◆ CONSIGNES ◆
Recopiez sans rien changer toutes les phrases qui se terminent par un point d'interrogation dans l'extrait ci-dessous sur l'information climatique.

◆ EXTRAIT FOURNI ◆
□ □ □

Les algorithmes façonnent notre perception du monde par des mécanismes dont nous ne maîtrisons ni les codes ni les intentions. Première victime : le climat. Le journaliste Thomas Huchon et l’influenceur Vinz Kanté reviennent sur les nouveaux enjeux de l’information environnementale.

Cette convergence préoccupante témoigne d’une transformation profonde de notre paysage informationnel. Comment naviguer dans cet océan de données où le vrai et le faux se confondent ? À qui faire confiance ? Thomas Huchon, journaliste d’investigation a fait de la traque des manipulations de l’information son combat quotidien ; et Vinz Kanté, ancien animateur radio reconverti en influenceur – 55 000 abonnés sur Instagram et 140 000 sur YouTube – avec son média en ligne Limit qui vulgarise les enjeux climatiques reviennent sur ce qu’ils nomment « l’algocratie » : une nouvelle gouvernance invisible où les algorithmes déterminent insidieusement notre rapport à la réalité

Dans votre livre Résister aux fake news (First Editions), vous explorez les mécanismes de la désinformation. Quelles sont selon vous les théories climatosceptiques les plus dangereuses aujourd’hui ?

□ □ □

◆ DONNÉES FOURNIES ◆
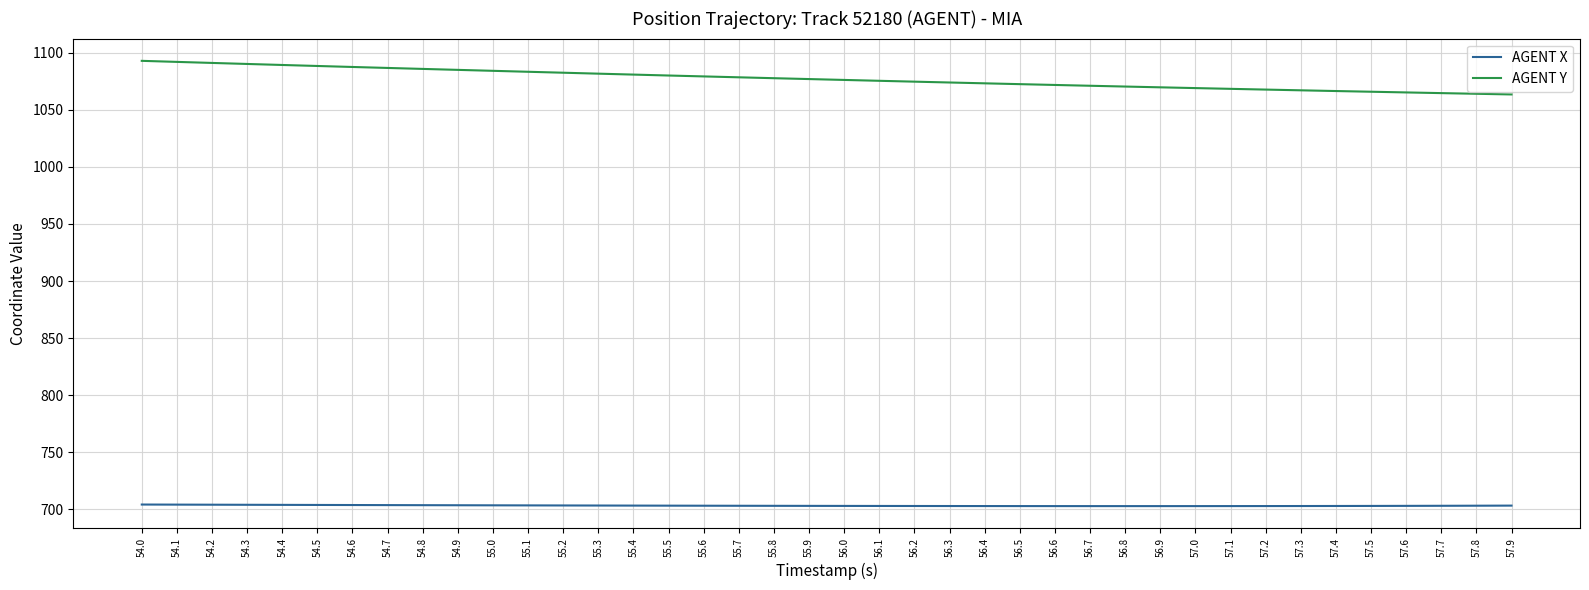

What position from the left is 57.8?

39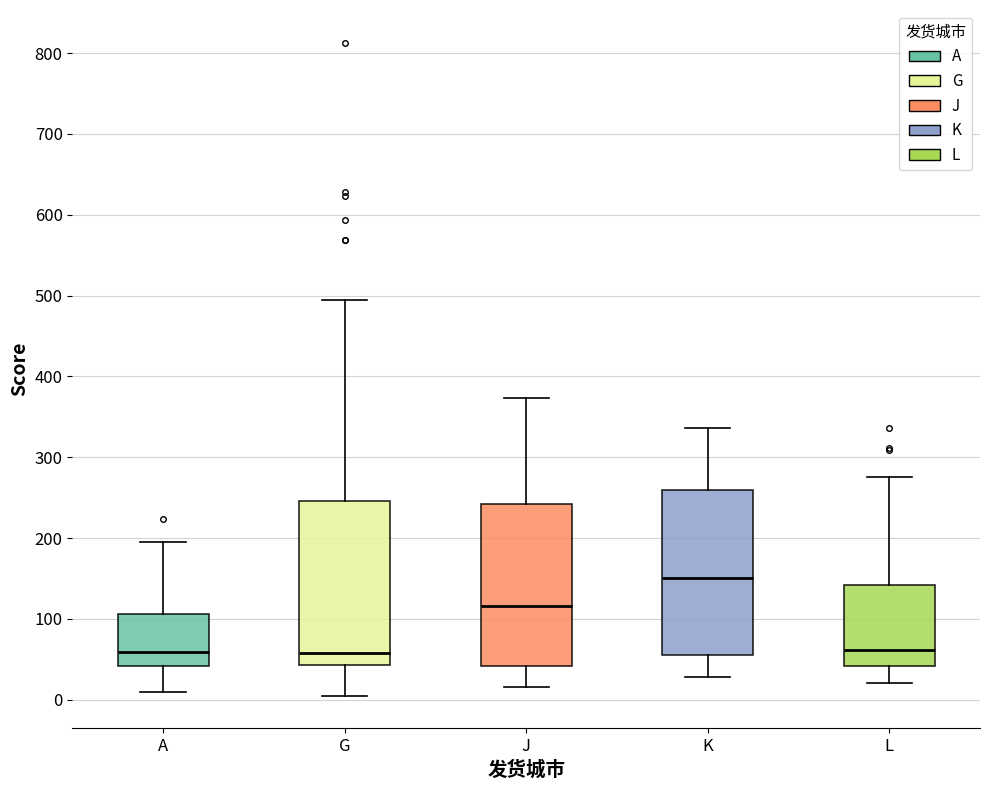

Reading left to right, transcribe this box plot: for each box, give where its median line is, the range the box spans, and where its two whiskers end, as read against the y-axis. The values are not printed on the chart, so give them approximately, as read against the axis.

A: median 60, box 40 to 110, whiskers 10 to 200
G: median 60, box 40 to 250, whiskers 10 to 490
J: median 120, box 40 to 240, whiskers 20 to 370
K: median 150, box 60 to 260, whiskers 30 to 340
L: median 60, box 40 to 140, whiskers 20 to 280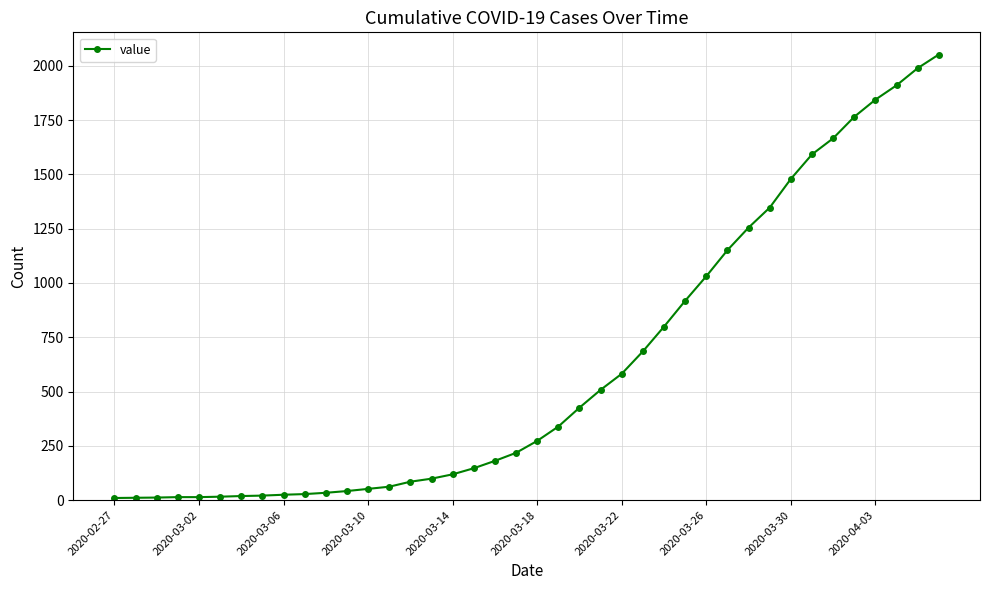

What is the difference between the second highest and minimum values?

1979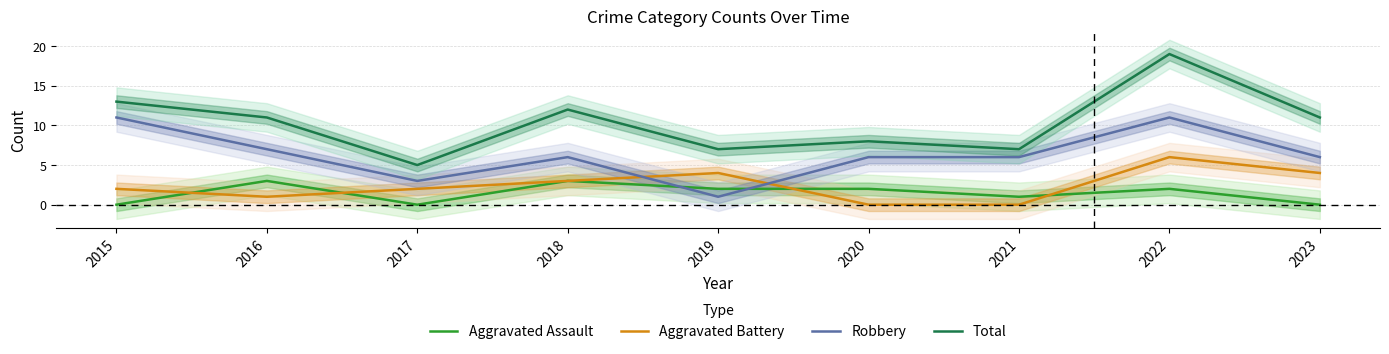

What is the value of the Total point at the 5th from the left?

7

□ □ □

◆ RÉSULTAT ATTENDU ◆
- Comment naviguer dans cet océan de données où le vrai et le faux se confondent ?
- À qui faire confiance ?
- Quelles sont selon vous les théories climatosceptiques les plus dangereuses aujourd’hui ?